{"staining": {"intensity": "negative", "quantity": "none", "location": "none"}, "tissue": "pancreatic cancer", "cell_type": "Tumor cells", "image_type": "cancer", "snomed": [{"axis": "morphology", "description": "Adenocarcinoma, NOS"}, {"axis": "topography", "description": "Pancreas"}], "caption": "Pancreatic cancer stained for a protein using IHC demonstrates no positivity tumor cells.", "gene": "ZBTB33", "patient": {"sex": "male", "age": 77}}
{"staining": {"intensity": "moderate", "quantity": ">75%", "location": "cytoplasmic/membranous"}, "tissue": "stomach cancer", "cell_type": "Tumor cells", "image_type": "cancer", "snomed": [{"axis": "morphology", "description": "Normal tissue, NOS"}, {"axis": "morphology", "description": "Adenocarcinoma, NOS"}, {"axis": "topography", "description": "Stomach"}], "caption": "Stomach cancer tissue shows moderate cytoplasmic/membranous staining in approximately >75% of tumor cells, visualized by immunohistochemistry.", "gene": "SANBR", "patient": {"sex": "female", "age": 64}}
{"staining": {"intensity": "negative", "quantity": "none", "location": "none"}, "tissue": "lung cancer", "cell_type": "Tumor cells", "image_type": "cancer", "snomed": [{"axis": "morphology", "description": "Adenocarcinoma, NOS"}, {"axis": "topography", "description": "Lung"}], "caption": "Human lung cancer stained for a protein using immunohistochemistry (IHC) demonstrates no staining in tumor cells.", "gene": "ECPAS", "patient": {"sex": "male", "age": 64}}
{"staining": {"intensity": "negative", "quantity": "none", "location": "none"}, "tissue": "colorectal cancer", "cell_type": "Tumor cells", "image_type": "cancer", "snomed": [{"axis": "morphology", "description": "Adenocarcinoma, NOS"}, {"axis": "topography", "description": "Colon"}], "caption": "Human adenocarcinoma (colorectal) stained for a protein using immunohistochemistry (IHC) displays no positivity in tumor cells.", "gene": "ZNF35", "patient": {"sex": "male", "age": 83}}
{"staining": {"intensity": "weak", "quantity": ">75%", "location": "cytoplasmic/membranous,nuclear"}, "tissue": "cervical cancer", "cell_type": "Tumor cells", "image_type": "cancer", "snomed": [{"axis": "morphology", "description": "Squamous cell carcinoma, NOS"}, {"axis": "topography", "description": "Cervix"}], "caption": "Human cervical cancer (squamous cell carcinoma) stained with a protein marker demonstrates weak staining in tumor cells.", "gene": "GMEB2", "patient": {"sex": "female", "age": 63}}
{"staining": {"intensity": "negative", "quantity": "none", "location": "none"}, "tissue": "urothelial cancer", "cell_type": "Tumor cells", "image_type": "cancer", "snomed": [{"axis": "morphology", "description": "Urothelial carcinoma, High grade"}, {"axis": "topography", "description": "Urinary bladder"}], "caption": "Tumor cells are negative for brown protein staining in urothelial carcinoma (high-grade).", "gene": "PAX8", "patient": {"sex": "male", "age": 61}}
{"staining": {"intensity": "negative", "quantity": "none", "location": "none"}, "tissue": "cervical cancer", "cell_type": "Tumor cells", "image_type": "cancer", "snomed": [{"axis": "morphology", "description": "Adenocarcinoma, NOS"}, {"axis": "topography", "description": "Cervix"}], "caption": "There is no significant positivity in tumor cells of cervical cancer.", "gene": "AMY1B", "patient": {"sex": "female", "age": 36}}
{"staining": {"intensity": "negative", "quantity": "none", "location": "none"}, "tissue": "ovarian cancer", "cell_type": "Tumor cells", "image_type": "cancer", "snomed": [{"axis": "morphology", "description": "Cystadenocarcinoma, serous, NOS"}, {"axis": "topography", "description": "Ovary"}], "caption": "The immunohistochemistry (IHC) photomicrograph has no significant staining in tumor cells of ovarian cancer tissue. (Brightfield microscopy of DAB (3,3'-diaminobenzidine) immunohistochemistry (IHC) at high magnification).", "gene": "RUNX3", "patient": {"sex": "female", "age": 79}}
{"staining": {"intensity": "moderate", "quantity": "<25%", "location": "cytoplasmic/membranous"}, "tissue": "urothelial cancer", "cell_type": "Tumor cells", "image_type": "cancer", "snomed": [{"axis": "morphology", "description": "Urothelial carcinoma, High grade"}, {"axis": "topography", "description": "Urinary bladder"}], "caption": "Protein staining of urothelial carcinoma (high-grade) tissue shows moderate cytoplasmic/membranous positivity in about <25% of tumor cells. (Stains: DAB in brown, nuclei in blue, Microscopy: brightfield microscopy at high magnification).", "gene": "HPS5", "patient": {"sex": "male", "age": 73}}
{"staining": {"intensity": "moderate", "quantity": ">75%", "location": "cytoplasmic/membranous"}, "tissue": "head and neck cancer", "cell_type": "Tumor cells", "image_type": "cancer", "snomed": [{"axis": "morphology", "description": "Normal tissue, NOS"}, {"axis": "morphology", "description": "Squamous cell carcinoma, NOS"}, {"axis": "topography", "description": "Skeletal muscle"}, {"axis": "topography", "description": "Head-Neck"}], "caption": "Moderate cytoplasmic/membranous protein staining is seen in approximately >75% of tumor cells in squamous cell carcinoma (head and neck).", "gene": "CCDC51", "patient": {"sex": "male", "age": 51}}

****************

Each record above, from first to last, should be written out again exactly.

{"staining": {"intensity": "negative", "quantity": "none", "location": "none"}, "tissue": "pancreatic cancer", "cell_type": "Tumor cells", "image_type": "cancer", "snomed": [{"axis": "morphology", "description": "Adenocarcinoma, NOS"}, {"axis": "topography", "description": "Pancreas"}], "caption": "Pancreatic cancer stained for a protein using IHC demonstrates no positivity tumor cells.", "gene": "ZBTB33", "patient": {"sex": "male", "age": 77}}
{"staining": {"intensity": "moderate", "quantity": ">75%", "location": "cytoplasmic/membranous"}, "tissue": "stomach cancer", "cell_type": "Tumor cells", "image_type": "cancer", "snomed": [{"axis": "morphology", "description": "Normal tissue, NOS"}, {"axis": "morphology", "description": "Adenocarcinoma, NOS"}, {"axis": "topography", "description": "Stomach"}], "caption": "Stomach cancer tissue shows moderate cytoplasmic/membranous staining in approximately >75% of tumor cells, visualized by immunohistochemistry.", "gene": "SANBR", "patient": {"sex": "female", "age": 64}}
{"staining": {"intensity": "negative", "quantity": "none", "location": "none"}, "tissue": "lung cancer", "cell_type": "Tumor cells", "image_type": "cancer", "snomed": [{"axis": "morphology", "description": "Adenocarcinoma, NOS"}, {"axis": "topography", "description": "Lung"}], "caption": "Human lung cancer stained for a protein using immunohistochemistry (IHC) demonstrates no staining in tumor cells.", "gene": "ECPAS", "patient": {"sex": "male", "age": 64}}
{"staining": {"intensity": "negative", "quantity": "none", "location": "none"}, "tissue": "colorectal cancer", "cell_type": "Tumor cells", "image_type": "cancer", "snomed": [{"axis": "morphology", "description": "Adenocarcinoma, NOS"}, {"axis": "topography", "description": "Colon"}], "caption": "Human adenocarcinoma (colorectal) stained for a protein using immunohistochemistry (IHC) displays no positivity in tumor cells.", "gene": "ZNF35", "patient": {"sex": "male", "age": 83}}
{"staining": {"intensity": "weak", "quantity": ">75%", "location": "cytoplasmic/membranous,nuclear"}, "tissue": "cervical cancer", "cell_type": "Tumor cells", "image_type": "cancer", "snomed": [{"axis": "morphology", "description": "Squamous cell carcinoma, NOS"}, {"axis": "topography", "description": "Cervix"}], "caption": "Human cervical cancer (squamous cell carcinoma) stained with a protein marker demonstrates weak staining in tumor cells.", "gene": "GMEB2", "patient": {"sex": "female", "age": 63}}
{"staining": {"intensity": "negative", "quantity": "none", "location": "none"}, "tissue": "urothelial cancer", "cell_type": "Tumor cells", "image_type": "cancer", "snomed": [{"axis": "morphology", "description": "Urothelial carcinoma, High grade"}, {"axis": "topography", "description": "Urinary bladder"}], "caption": "Tumor cells are negative for brown protein staining in urothelial carcinoma (high-grade).", "gene": "PAX8", "patient": {"sex": "male", "age": 61}}
{"staining": {"intensity": "negative", "quantity": "none", "location": "none"}, "tissue": "cervical cancer", "cell_type": "Tumor cells", "image_type": "cancer", "snomed": [{"axis": "morphology", "description": "Adenocarcinoma, NOS"}, {"axis": "topography", "description": "Cervix"}], "caption": "There is no significant positivity in tumor cells of cervical cancer.", "gene": "AMY1B", "patient": {"sex": "female", "age": 36}}
{"staining": {"intensity": "negative", "quantity": "none", "location": "none"}, "tissue": "ovarian cancer", "cell_type": "Tumor cells", "image_type": "cancer", "snomed": [{"axis": "morphology", "description": "Cystadenocarcinoma, serous, NOS"}, {"axis": "topography", "description": "Ovary"}], "caption": "The immunohistochemistry (IHC) photomicrograph has no significant staining in tumor cells of ovarian cancer tissue. (Brightfield microscopy of DAB (3,3'-diaminobenzidine) immunohistochemistry (IHC) at high magnification).", "gene": "RUNX3", "patient": {"sex": "female", "age": 79}}
{"staining": {"intensity": "moderate", "quantity": "<25%", "location": "cytoplasmic/membranous"}, "tissue": "urothelial cancer", "cell_type": "Tumor cells", "image_type": "cancer", "snomed": [{"axis": "morphology", "description": "Urothelial carcinoma, High grade"}, {"axis": "topography", "description": "Urinary bladder"}], "caption": "Protein staining of urothelial carcinoma (high-grade) tissue shows moderate cytoplasmic/membranous positivity in about <25% of tumor cells. (Stains: DAB in brown, nuclei in blue, Microscopy: brightfield microscopy at high magnification).", "gene": "HPS5", "patient": {"sex": "male", "age": 73}}
{"staining": {"intensity": "moderate", "quantity": ">75%", "location": "cytoplasmic/membranous"}, "tissue": "head and neck cancer", "cell_type": "Tumor cells", "image_type": "cancer", "snomed": [{"axis": "morphology", "description": "Normal tissue, NOS"}, {"axis": "morphology", "description": "Squamous cell carcinoma, NOS"}, {"axis": "topography", "description": "Skeletal muscle"}, {"axis": "topography", "description": "Head-Neck"}], "caption": "Moderate cytoplasmic/membranous protein staining is seen in approximately >75% of tumor cells in squamous cell carcinoma (head and neck).", "gene": "CCDC51", "patient": {"sex": "male", "age": 51}}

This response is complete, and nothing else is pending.